Segment Open

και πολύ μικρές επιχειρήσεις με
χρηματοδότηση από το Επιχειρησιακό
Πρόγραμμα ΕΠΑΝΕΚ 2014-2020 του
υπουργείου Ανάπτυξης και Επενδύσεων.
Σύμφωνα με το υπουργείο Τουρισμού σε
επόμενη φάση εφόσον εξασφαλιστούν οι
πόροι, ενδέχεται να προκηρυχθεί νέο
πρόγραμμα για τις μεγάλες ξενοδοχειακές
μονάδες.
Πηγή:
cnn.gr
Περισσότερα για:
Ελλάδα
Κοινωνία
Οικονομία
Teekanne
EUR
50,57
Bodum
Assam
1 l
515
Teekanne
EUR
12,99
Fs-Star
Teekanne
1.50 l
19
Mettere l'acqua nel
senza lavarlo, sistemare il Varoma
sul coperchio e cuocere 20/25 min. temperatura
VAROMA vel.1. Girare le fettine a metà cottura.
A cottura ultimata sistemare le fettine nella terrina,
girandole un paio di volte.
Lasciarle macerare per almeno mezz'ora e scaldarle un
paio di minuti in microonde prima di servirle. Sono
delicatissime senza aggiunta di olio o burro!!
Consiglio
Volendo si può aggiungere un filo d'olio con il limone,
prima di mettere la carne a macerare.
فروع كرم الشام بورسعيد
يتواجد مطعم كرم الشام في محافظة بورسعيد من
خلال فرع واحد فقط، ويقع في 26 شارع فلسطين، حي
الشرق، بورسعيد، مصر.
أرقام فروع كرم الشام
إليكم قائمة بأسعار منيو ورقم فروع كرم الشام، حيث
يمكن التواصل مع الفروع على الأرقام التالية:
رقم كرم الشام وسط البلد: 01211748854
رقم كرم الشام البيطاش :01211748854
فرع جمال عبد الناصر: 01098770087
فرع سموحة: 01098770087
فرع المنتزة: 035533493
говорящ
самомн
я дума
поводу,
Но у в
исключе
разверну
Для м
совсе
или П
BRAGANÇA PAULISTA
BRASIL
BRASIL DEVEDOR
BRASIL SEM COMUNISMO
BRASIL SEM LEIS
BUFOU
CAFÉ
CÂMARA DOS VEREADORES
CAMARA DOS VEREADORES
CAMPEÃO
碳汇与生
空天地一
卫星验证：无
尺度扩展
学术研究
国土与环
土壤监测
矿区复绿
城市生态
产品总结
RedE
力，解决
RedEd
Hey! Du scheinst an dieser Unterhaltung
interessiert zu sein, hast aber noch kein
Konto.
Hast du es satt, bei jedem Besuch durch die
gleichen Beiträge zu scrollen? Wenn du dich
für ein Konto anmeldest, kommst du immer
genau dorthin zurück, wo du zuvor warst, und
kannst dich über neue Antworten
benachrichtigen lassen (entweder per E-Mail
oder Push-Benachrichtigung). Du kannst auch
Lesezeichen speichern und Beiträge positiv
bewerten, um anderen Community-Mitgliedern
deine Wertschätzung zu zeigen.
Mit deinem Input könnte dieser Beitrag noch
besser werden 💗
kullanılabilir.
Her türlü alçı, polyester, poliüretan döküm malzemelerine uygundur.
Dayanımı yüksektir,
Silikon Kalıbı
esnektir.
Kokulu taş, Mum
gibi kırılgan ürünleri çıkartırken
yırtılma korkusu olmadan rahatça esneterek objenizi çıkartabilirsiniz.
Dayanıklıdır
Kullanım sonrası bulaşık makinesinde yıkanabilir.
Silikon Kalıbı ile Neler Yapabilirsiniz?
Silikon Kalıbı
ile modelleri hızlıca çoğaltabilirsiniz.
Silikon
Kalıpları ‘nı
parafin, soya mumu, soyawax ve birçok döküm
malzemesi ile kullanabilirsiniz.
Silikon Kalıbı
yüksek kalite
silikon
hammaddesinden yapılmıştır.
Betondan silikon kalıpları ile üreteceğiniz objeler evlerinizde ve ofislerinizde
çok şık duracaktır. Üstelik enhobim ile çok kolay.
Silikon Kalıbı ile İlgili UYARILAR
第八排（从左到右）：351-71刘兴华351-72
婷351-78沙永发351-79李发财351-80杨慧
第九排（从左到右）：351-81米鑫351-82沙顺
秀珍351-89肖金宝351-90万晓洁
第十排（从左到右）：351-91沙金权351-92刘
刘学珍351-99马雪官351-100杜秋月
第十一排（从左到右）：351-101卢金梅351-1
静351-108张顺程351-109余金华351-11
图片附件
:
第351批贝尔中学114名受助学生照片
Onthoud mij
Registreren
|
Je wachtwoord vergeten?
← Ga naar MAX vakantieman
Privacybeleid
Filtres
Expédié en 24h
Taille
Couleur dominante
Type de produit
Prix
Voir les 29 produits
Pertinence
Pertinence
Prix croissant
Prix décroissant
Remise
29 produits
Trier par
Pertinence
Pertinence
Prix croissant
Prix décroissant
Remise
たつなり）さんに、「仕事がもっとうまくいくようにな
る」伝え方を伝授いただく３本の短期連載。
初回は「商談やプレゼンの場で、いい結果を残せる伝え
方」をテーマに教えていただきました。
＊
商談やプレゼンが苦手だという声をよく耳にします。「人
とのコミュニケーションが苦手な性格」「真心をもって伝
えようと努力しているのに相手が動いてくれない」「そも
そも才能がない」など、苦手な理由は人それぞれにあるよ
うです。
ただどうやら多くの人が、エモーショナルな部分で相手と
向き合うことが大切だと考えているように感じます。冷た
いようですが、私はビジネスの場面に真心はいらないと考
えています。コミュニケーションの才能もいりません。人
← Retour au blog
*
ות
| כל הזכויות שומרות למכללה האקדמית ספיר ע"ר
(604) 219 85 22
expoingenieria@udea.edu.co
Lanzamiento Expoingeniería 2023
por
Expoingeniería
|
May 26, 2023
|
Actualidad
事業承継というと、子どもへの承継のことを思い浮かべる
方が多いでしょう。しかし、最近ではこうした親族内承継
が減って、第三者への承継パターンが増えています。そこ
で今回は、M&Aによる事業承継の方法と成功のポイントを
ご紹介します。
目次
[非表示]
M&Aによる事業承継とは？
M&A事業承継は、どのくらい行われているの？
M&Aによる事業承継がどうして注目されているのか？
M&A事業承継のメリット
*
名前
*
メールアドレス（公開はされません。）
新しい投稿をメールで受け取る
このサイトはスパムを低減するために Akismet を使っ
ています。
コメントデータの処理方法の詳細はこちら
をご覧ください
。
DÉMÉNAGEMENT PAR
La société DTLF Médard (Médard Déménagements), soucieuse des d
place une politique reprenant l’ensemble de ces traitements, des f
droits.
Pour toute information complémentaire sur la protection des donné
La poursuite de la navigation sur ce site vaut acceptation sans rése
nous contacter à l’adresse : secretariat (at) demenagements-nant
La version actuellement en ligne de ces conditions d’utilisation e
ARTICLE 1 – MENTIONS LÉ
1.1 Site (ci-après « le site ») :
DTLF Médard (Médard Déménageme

Segment Closed

__Task objective__
Reproduce every line of the listing above in which the string "Expoingeniería" appears.

__Expected answer__
Lanzamiento Expoingeniería 2023
Expoingeniería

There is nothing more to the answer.